Ada joki di Institut Teknologi Bandung (ITB). Ah, itu mungkin orang Bandung tahu, bahkan pernah menggunakan jasa pengendali kuda itu. Namun, kalau joki itu mengendalikan jawaban peserta seleksi nasional masuk perguruan tinggi negeri (SNMPTN), itu lain cerita. Tahun ini dunia pendidikan kembali terhenyak dengan terungkapnya sindikat perjokian dalam pelaksanaan SNMPTN di Makassar, Sulawesi Selatan, 1 Juli 2009.
Nama ITB pun disebut-sebut, karena setelah ditelisik, empat belas operator perjokian beridentitas mahasiswa perguruan tinggi teknik tertua di Indonesia tersebut. Institut yang masuk dalam jajaran World Class University sekaliber ITB, rupanya tak luput dari hal-hal demikian. Padahal, 1995 ITB pun pernah menjaring oknum mahasiswa dengan kasus serupa. Saat itu, dikatakan empat puluh mahasiswa ITB terlibat.

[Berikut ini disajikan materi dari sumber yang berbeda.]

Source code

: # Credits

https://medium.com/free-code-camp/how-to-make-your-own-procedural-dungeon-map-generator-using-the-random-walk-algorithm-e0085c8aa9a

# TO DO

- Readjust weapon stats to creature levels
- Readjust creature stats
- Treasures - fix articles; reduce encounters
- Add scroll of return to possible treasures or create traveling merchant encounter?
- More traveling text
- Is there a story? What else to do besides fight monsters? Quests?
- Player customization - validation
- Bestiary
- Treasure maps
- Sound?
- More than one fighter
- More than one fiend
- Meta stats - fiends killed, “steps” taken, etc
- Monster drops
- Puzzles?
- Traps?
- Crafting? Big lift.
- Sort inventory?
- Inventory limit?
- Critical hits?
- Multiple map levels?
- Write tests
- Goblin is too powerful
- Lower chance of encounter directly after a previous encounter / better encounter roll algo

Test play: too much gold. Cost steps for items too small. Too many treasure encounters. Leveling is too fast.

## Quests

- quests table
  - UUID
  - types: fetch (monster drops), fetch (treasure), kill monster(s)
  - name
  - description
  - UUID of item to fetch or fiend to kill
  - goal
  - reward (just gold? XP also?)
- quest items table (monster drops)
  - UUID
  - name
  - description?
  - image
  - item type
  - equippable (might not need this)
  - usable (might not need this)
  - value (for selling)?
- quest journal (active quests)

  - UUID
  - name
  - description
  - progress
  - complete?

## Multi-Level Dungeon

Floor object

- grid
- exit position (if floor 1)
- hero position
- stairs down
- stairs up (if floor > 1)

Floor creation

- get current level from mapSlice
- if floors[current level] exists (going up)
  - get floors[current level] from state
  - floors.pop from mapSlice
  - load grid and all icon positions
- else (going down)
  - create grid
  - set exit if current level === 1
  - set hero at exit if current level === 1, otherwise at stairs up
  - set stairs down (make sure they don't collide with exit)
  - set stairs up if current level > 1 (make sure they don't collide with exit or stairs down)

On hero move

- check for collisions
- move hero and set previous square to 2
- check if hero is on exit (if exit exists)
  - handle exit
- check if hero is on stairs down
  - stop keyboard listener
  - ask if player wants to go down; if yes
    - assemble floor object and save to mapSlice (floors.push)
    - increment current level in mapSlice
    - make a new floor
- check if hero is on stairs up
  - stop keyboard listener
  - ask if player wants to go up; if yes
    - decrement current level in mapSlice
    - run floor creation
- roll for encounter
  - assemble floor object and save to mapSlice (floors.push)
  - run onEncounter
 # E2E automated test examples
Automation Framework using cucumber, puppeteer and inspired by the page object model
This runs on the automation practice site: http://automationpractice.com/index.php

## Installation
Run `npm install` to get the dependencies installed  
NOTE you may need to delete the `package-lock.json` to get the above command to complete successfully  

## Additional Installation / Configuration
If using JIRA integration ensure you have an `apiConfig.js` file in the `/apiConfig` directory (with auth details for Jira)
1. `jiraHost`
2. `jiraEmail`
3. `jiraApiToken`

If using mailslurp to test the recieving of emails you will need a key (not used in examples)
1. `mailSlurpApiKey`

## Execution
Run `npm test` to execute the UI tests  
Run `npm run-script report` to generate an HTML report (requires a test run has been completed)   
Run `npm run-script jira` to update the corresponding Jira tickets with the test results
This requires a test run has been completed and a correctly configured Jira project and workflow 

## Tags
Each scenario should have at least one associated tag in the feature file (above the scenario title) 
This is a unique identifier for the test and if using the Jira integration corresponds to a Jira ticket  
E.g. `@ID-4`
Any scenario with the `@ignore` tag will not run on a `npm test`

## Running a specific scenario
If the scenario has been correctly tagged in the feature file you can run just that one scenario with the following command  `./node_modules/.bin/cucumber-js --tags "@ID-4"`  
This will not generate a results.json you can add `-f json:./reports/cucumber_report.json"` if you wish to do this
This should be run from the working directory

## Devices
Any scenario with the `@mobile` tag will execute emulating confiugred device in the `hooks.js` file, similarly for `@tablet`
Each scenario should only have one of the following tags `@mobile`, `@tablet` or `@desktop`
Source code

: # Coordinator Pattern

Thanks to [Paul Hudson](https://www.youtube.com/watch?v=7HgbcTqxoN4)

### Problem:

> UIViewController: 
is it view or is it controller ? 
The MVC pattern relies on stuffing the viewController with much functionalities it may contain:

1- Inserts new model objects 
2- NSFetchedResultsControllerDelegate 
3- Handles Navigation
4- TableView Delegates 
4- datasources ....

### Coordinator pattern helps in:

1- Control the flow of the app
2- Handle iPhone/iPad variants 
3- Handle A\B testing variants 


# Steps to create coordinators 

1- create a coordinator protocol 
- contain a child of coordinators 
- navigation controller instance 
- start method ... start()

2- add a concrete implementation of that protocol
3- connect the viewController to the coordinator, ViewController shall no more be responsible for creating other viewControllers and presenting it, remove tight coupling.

"Seperti halnya gempa bumi. Gempa yang membahayakan terjadi once in the life time, bisa seratus tahun sekali. Saking lamanya, siapa yang mau berpikir untuk pencegahan. Orang menjadi lupa. Begitu juga soal mahasiswa, karena sudah lama terjadi sehingga kita lengah," ujar Wakil Rektor Senior Bidang Akademik ITB Prof. Ir. Adang Surahman, M. Sc., Ph.D.
Pakar gempa tersebut menilai, butuh kesabaran menghadapi dinamika mahasiswa yang digambarkannya sebagai zig-zag. Tahun ini menerima mahasiswa dengan kualitas belum teruji benar, lalu mengasahnya, sehingga menjadi teruji. Namun, tahun depan sudah menerima mahasiswa serupa, lalu mengasahnya kembali. Demikian seterusnya.
"Secara statistik, ITB merupakan perguruan tinggi terbaik di bidang eksakta. Oleh karena itu, akan disayangkan apabila institut ini tidak diisi oleh mahasiswa dengan kualitas, termasuk iktikad yang baik," kata Ketua Persatuan Sepak Bola ITB itu. Atas dasar itulah, dalam jabatan yang diembannya sejak 2005, Adang yang bertugas menjabarkan kebijakan rektor itu fokus dalam peningkatan kualitas mahasiswa melalui sejumlah "inovasi".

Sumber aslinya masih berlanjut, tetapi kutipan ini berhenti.